The Love that animates the Holy Trinity is so strong that it is a creative force, overflowing its energy, first into the act of Creation, and now continuing to give life to Creation.

So, when we separate ourselves from that energy through sin or disbelief, we are dead because love is life and God’s is the true love that is life-giving.

We know that God loves us–a love so great that he gave his most precious gift so we could enjoy the fruits of that love. We confess that he sent his only Son so that we might not be condemned but might live in the fullness of his own Holy Spirit.

To know this is one thing. To believe it in our heart is quite another and to make it a daily reality is yet another. Once we are seized with this awesome reality, we are changed radically. Our attention then becomes fixed on the greatest of all gifts, given gratuitously and undeservedly. Our gratitude explodes when we recognize what steps have been taken so that we might enjoy the fruits of eternal life.

To know that God so loved the world that he sent his only Son so that we might have peace and joy, that we might not be afraid but rather live to the full potential of our giftedness and to be nourished with abundant grace transforms us into people who have eyes only for goodness and ears only for truth; into people who have a heart only for loving and arms only for helping others.

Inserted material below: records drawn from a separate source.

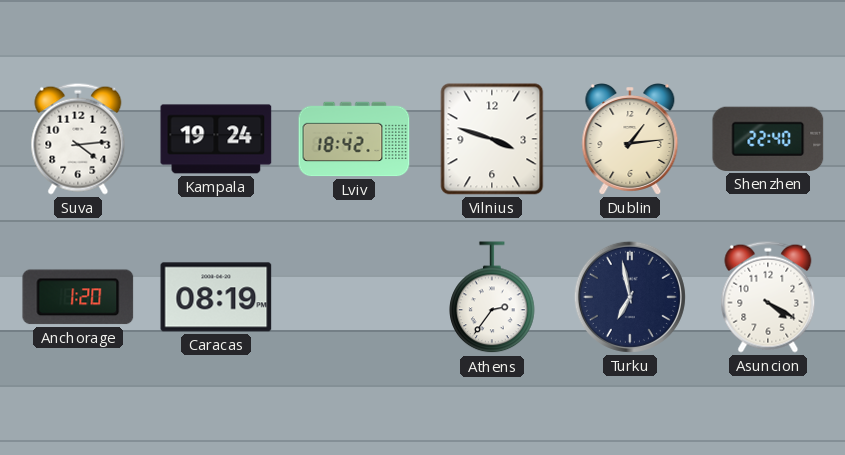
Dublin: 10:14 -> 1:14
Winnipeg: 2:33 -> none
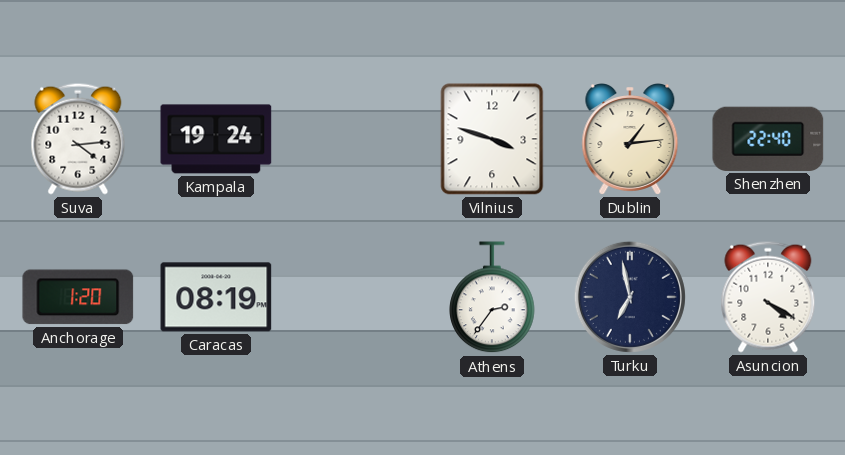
Lviv: 18:42 -> none
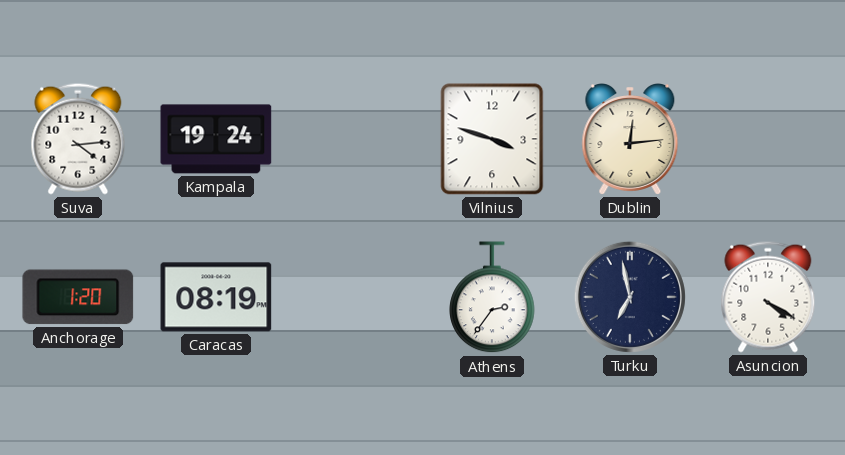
Dublin: 1:14 -> 12:14
Shenzhen: 22:40 -> none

God’s love triangle is a massive creative energy that shares life. It also demands a response. Filled with that life, in union with the author and source of love, we too become creative and life-giving. It can even be said that we too form a trinity – God, me and others – reflecting the Holy Trinity.

God, me and others: together, we form trinities that lead us to eternal life: a trinity of love(Jesus instructed us to love one another as he loved us – Jn 15:12); a trinity of forgiveness (He told us to ask the Father to forgive us our trespasses as we forgive those who trespasses against us – Lk 11:4); a trinity of hope (Saint Francis’s great prayer of peace asks the Lord to let us sow hope where there is despair); a trinity of light (Jesus reminds us that a light is not to be hidden under a bushel basket but is to serve as the light for others – Mt 5:14-16); and a trinity of peace (Blessed are the peacemakers, for they shall be called children of God. – Mt 5:9).

Indeed, God the Father so-o-o-o-o loves you that he gave his only Son, and they send their Holy Spirit each day that you might have abundant life.